Las mitocondrias generan energía a través de un proceso que requiere el flujo de electrones a través de una serie de complejos proteicos (la así llamada cadena respiratoria). Este flujo capacita indirectamente a otro complejo (la ATP sintasa) para sintetizar ATP (trifosfato de adenosina), la molécula portadora de energía de las células.
Desde muy pronto se adivinó que cualquier cosa capaz de comprometer la producción de ATP en la mitocondria podría dañar, si no matar, las células con el consiguiente desarrollo de alteraciones funcionales en los tejidos y aparición de los síntomas. De hecho, el grupo encabezado por Rolf Luft, del Instituto Karolinska y la Universidad de Estocolmo, publicaba en 1962 que cierto fallo en la generación de energía mitocondrial provocaba un trastorno debilitante. Con los años, acabó averiguándose que los tejidos y órganos que antes se resienten de la caída de producción energética son, en orden decreciente, el sistema nervioso central, músculo cardíaco y esquelético, riñones y tejidos productores de hormonas.
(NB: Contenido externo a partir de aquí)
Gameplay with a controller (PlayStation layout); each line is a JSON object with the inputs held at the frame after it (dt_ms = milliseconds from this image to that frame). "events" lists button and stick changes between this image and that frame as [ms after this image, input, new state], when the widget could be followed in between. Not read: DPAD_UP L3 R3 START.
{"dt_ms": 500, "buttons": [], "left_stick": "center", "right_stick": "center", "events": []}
Desde el principio se buscó explicación a las alteraciones mitocondriales en mutaciones de genes nucleares, algunos de los cuales dan lugar a componentes de las mitocondrias. Llegados los años ochenta, sin embargo, viose que el ADN mitocondrial portaba la información de un número notable de moléculas: no sólo especificaba la estructura de 13 proteínas (cadenas de aminoácidos) que eran subunidades de la ATP sintasa y de los complejos de la cadena respiratoria, sino que determinaba también otras 24 moléculas de ARN que intervenían en la síntesis de esas subunidades en las mitocondrias. Se infería de esas observaciones que las mutaciones del ADN mitocondrial podrían redundar en las proteínas mitocondriales o en el ARN y, de ese modo, minar la capacidad productora de energía de las mitocondrias, lo que, a su vez, sería causa de enfermedades. A esa posibilidad se aludía ya en las publicaciones de 1988.
Fuente: Wallace, Douglas C. Función normal y patológica del ADN mitocondrial. Investigación y Ciencia. Barcelona: Prensa Científica, octubre, 1997.